By now the men had moved quite a way off and he couldn’t make out which one was Frank. “Have they finished cleaning out the channel into the lake?” Ron asked. “The one on the road to your place?”
“It’s nearly done,” Jake said, “but it wouldn’t take much of a dust-storm to fill it again. You weren’t at the last Fire Brigade meeting. We’ve decided to try and put the money together for a new pump. It could be a hot summer—though God knows there won’t be much stubble.”
“It won’t be before time,” Ron answered, referring to the pump.
The men were moving closer to the middle of the paddock. Frank had decided to stay on the shoot. It had been going well. He was keen to talk to Andy Briggs once they finished and he looked in his direction to give him some indication of this. But Andy was talking in a strong whisper to Bert Coulson, and Frank heard him say, “It was a good turn out at Rogash’s on Tuesday.” There was a snigger and a leer in young Coulson’s voice, and Frank suspected he didn’t mind who heard him. There had been a fancy-dress dance in Rogash’s barn for the football club.
“Did you wear fancy dress?”
“Why wouldn’t you? I spent a lot of time outside but,” he bragged.
“Nah. She didn’t turn up.”
“Smith … Sheila.”
Andy screwed up his face.
“… She mightn’t look much, but she’s a good feel.”
Andy smirked. “You didn’t!”
“She’s not fussy.
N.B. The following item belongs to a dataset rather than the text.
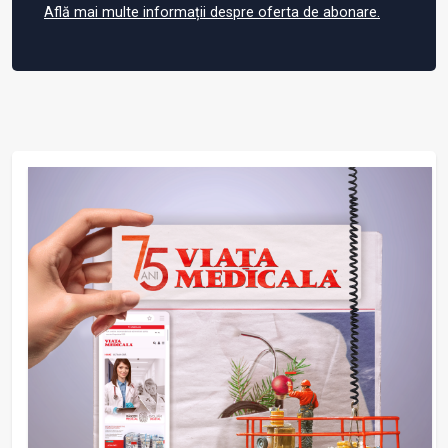
Află mai multe informații despre oferta de abonare.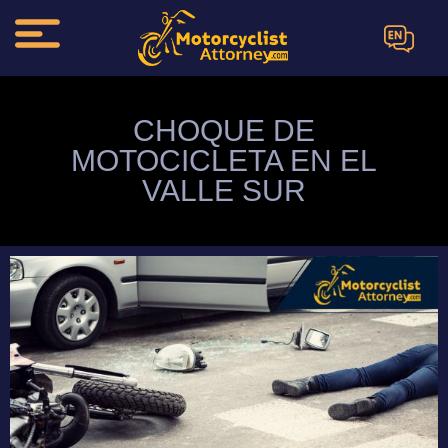
EN
CHOQUE DE
MOTOCICLETA EN EL
VALLE SUR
She wants it.”
Frank was finding it hard to concentrate. He knew Sheila Smith, some of the skins were taken to her father’s shed before they were shipped away. She was shy and never paid much attention to how she looked, always moving into the background when people were around. He hadn’t known this about her.
Frank saw Joe moving towards him.
“Did you get many?” Joe asked.
“You count them?”
Frank smiled, a broad open smile. Why wouldn’t you count them, it said. Everything was gauged, measured, that’s how it should be, and this made Joe smile too.
“Is your dad here?”
“He’s here,” Frank said. “I saw him and Mr Hounslow go over and sit in the truck. He’s not too keen on shooting.”